Data in this exercise –

——

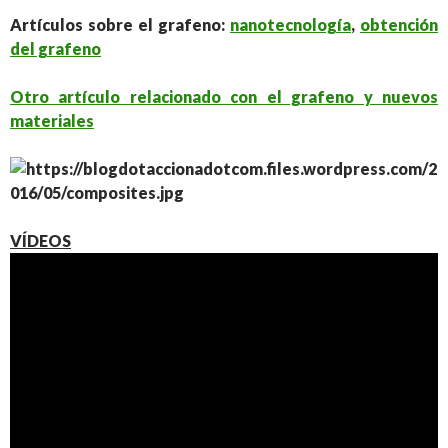
Artículos sobre el grafeno:
nanotecnología
,
obtención
del grafeno
Otro artículo relacionado con el grafeno y nuevos
materiales
VÍDEOS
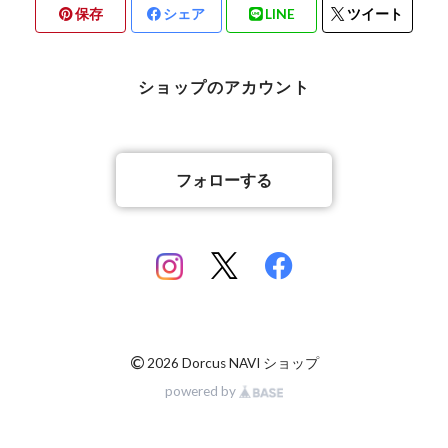
保存
シェア
LINE
ツイート
北海道檜山郡厚沢部町産
京都府宇治市産
熊本県合志市産
ショップのアカウント
岡山県岡山市
山梨県北杜市明野町産
香川県綾歌郡綾川町産
山梨県甲斐市産
フォローする
香川県丸亀市綾歌町産
佐賀県神埼郡産
佐賀県神埼郡産
長崎県対馬市産
©
2026 Dorcus NAVI ショップ
powered by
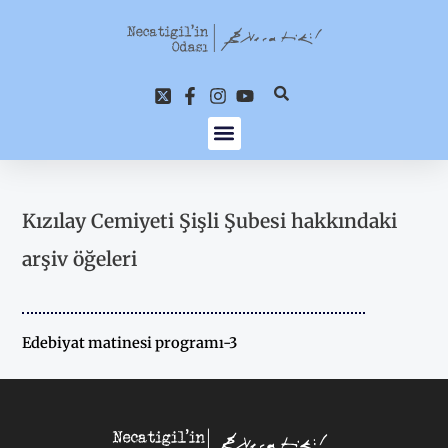
İçeriğe
atla
Kızılay Cemiyeti Şişli Şubesi hakkındaki
arşiv öğeleri
Edebiyat matinesi programı-3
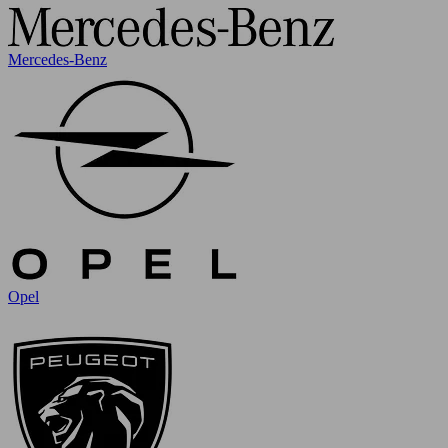
Mercedes-Benz
Opel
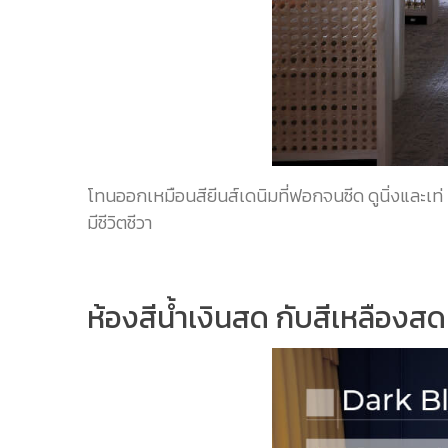
โทนออกเหมือนสียีนส์เดนิมที่ฟอกจนซีด ดูนิ่งและเท่ 
มีชีวิตชีวา
ห้องสีน้ำเงินสด กับสีเหลืองสด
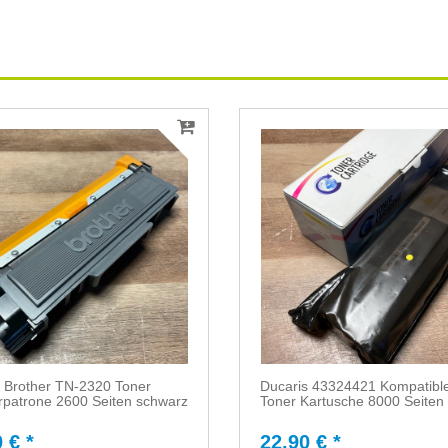
 Brother TN-2320 Toner
Ducaris 43324421 Kompatibl
rpatrone 2600 Seiten schwarz
Toner Kartusche 8000 Seiten
 € *
22,90 € *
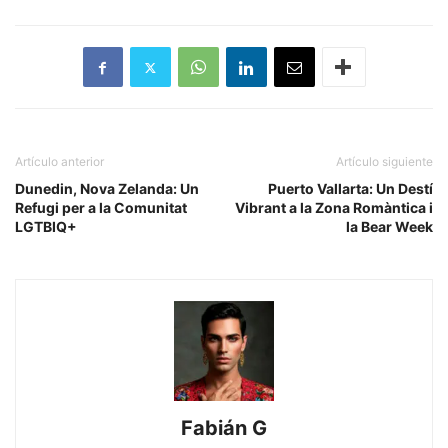
Artículo anterior
Artículo siguiente
Dunedin, Nova Zelanda: Un
Puerto Vallarta: Un Destí
Refugi per a la Comunitat
Vibrant a la Zona Romàntica i
LGTBIQ+
la Bear Week
Fabián G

——

Pictures aside, set down the lines from the one containing "โทนออกเหมือนสี" through the end of the records above, exactly and only those.

Written solution –
โทนออกเหมือนสียีนส์เดนิมที่ฟอกจนซีด ดูนิ่งและเท่ 
มีชีวิตชีวา
ห้องสีน้ำเงินสด กับสีเหลืองสด
 Brother TN-2320 Toner
Ducaris 43324421 Kompatibl
rpatrone 2600 Seiten schwarz
Toner Kartusche 8000 Seiten
 € *
22,90 € *
Artículo anterior
Artículo siguiente
Dunedin, Nova Zelanda: Un
Puerto Vallarta: Un Destí
Refugi per a la Comunitat
Vibrant a la Zona Romàntica i
LGTBIQ+
la Bear Week
Fabián G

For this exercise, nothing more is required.